The term Golden Record is closely related to Customer Data Integration or MDM for Customer data. It refers to the “single truth” which has been created or calculated from all those duplicate customer records from different systems. This post is not about finding or tagging all those duplicate records. There all kinds of ways to find them using advanced statistical methods, fuzzy matching etc.
But what do you once you have found the duplicates. How do you create the best possible customer data out of all gathered elements?
First of all we have to define what is meant by the Golden Record. We at Human Inference use the acronym ACCU, short for Actual, Correct, Complete and Unique. Ofbviously, we want one unique record. That’s why we use matching or identity resolution software. But Actual, Correct and Complete are less absolute, they can be interpreted in a subjective manner. You can have never-ending discussions about it, build the most complex business-rules ever etc. But I prefer to start with simply determining the superlative of Actual, Correct and Complete. In other words the most actual, the most correct and the most complete data-element or attribute “wins” and makes it to the Golden Record. Let’s take the following example, two almost identical records are gathered from two different systems (A & B).
Record 1 from System A
Record 2 from System B
|J. (John) Miller||J.F. Miller|
|26 Spring Gdns||26 Spring Gardens|
|Manchester, Lancashire, M2 1BB||Manchester, Lancashire, M2 1BA|
|United Kingdom||United Kingdom|
The basic rule is that only Correct data will make it into the Golden Record.
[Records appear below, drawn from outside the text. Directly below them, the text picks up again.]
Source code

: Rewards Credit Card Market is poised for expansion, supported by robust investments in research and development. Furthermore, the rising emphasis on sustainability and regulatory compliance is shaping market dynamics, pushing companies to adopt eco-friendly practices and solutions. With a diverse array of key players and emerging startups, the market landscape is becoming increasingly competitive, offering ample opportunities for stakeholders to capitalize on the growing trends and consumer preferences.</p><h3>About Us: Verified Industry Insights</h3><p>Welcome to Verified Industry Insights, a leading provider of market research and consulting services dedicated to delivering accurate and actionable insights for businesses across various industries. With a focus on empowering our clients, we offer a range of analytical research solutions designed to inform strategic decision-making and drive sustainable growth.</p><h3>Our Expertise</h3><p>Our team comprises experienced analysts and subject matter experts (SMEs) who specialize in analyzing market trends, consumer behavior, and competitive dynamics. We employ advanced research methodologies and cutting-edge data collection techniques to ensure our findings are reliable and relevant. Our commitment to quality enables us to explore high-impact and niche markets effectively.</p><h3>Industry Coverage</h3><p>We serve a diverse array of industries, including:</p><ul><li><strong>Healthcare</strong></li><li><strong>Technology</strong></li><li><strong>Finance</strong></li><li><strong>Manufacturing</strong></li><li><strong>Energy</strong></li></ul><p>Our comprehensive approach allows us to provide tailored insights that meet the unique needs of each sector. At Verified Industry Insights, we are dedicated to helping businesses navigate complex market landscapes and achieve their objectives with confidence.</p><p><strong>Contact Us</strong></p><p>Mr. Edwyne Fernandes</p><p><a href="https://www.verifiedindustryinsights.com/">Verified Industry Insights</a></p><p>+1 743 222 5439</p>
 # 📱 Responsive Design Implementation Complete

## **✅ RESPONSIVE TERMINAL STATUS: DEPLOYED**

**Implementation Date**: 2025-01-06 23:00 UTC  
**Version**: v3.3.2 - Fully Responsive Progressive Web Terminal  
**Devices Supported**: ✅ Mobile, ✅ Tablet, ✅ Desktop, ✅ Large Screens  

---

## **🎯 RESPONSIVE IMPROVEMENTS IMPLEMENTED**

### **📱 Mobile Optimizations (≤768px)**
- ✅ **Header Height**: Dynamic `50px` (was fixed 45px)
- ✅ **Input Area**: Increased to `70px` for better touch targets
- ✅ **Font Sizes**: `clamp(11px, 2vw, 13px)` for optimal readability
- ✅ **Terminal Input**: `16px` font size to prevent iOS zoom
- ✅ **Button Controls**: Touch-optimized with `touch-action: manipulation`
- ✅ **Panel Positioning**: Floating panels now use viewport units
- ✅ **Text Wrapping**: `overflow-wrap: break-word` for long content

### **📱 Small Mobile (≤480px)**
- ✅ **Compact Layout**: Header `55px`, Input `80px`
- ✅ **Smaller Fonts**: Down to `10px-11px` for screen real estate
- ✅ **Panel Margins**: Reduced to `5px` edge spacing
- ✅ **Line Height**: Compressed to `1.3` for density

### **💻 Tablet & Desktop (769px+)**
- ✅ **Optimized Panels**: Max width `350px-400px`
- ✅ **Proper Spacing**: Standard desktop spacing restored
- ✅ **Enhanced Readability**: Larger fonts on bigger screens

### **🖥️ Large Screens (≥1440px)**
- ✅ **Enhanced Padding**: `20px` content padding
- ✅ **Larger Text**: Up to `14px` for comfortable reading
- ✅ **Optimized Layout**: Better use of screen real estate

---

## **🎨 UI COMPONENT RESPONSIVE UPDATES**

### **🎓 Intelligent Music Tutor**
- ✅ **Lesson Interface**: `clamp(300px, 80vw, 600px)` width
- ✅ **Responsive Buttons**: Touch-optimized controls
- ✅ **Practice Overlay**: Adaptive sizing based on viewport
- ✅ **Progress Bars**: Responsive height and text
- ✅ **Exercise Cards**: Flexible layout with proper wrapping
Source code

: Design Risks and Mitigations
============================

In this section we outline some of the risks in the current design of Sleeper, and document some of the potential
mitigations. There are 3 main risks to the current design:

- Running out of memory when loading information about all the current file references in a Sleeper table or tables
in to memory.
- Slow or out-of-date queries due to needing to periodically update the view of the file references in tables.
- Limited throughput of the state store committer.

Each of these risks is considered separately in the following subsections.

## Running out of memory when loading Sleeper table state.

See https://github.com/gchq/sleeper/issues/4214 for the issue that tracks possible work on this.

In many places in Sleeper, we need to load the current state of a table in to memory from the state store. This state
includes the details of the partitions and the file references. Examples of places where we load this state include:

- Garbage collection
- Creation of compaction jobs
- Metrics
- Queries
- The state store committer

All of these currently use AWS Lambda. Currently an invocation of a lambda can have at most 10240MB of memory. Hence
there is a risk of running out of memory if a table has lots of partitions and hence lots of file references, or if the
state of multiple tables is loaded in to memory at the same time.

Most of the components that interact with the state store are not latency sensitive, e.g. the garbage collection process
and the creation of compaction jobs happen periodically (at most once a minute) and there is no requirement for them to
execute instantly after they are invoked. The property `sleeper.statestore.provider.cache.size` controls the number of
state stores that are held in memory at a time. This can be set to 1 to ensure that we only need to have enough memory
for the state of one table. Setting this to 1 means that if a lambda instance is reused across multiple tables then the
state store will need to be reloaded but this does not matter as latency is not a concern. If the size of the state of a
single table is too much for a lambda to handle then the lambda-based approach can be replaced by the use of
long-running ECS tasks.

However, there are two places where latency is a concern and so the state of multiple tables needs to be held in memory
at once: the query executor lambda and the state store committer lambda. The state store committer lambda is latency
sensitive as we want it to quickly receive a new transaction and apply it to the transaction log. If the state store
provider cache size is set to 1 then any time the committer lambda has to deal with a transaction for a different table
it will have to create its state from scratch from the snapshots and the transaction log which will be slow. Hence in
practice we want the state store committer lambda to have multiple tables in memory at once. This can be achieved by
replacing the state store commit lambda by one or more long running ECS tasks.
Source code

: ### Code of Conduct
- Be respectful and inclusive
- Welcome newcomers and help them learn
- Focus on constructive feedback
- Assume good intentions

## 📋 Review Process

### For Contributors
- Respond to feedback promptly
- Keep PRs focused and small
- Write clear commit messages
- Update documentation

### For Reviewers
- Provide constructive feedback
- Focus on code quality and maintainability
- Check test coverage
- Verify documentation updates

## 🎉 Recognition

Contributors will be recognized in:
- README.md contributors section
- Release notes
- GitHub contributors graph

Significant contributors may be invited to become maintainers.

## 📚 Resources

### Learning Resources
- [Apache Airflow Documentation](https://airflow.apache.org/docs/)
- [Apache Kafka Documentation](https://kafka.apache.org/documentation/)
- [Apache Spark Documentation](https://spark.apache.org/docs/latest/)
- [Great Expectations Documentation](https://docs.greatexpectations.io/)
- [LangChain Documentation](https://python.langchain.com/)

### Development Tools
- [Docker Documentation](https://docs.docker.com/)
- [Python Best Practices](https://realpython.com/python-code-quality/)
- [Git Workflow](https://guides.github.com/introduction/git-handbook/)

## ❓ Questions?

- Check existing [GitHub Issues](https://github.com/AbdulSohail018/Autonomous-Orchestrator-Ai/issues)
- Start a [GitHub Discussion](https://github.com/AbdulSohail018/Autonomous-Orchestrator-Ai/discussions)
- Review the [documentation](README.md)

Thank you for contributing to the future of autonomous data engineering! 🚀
So, if you can validate data please do so. For instance you can check social security, bank account and credit card numbers using algorithms. You can validate email addresses. Using postal reference data, it is also possible to verify the correctness of addresses. The most difficult is to validate names. Extensive knowledge is needed to check whether names of persons and organizations are valid.
In my own experience and opinion you should always discard incorrect data, or let it be corrected by a data steward. In the end nobody should be in doubt whether a Golden Record has been established using doubtful data.
The next step is to examine attribute (field) by attribute. So using the example from above.
|Initials||J.F. “wins” from “J.”, because it consists of more characters (simply use the LEN function).|
|First Name||John wins from the non-existent first name in Record 2. You can also deduct this person is a male.|
|Street||“26 Spring Gardens” wins from “26 Spring Gdns”. Full length is preferred above abbreviated.|
|Housenumber||26/II wins, once again it consists of more characters (more complete).|
|Postcode||M2 1BB wins. This is the correct postal code for the even housenumbers.|
|City & Country||It doesn’t matter, both records contain the same data.|
So using validation techniques to distinguish the correct data from incorrect data and determining the length of each attribute in the provided records will result in the following Golden Record:
Mister J.F. (John) Miller
26 Spring Gardens
Manchester, Lancashire, M2 1BB
Even if you have a lot more of attributes in your Golden Record, this method still works. Determine the correct data and use only correct data. And using the function Length (LEN) to determine the “most complete” data. Most complete simply refers to consisting of the most characters. If the source systems also provide dates for “date entered” and “date last changed” you can use this to determine what the most recent data is. The most recent data is determined by formulas like MIN (“CurrentDate” minus “”Last Changed Date”).
I believe this method will lead to a very usable Golden Record in 90 to 95% of all cases. Only when you have to deal with complicated data, for instance father and son living on the same address and having the same initials it becomes much more complex. I am curious which rules-of-thumb and methods you use when calculating the Golden Record. Please put your ideas in the comments.